#### [YOUR TASK]
Your answer is a copy of every line in the records where "none" appears.

#### [EXTRACTED ENTRIES]
== Segment start ==

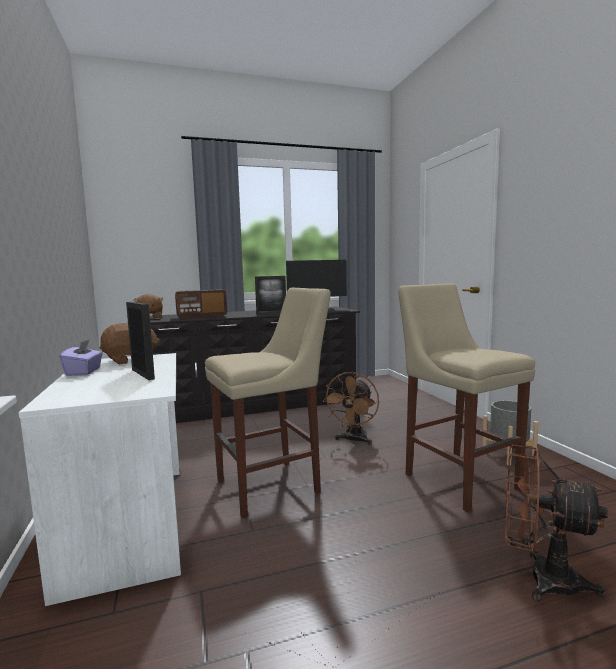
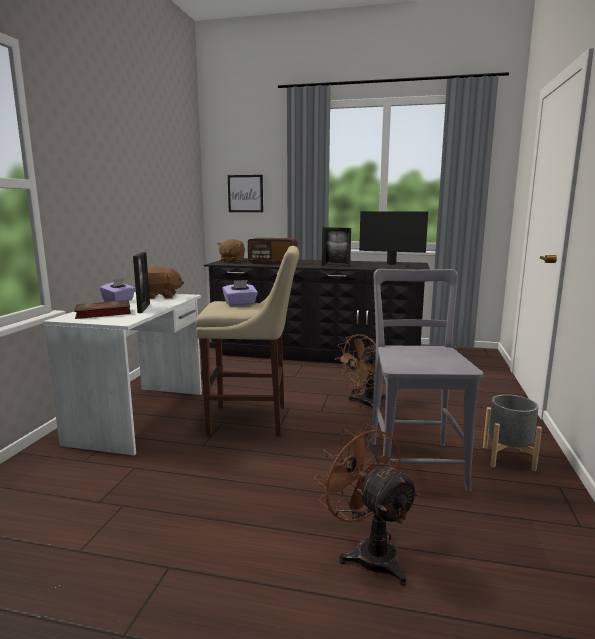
camera: 30 degrees right, 5 degrees up
beige stool [398,283,535,512] -> grey chair [371,269,483,492]
none -> book [74,300,131,319]
none -> purple tissue box [222,280,258,306]
none -> picture [228,175,263,212]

== Segment end ==

#### [RESPONSE FOR THIS EXERCISE]
none -> book [74,300,131,319]
none -> purple tissue box [222,280,258,306]
none -> picture [228,175,263,212]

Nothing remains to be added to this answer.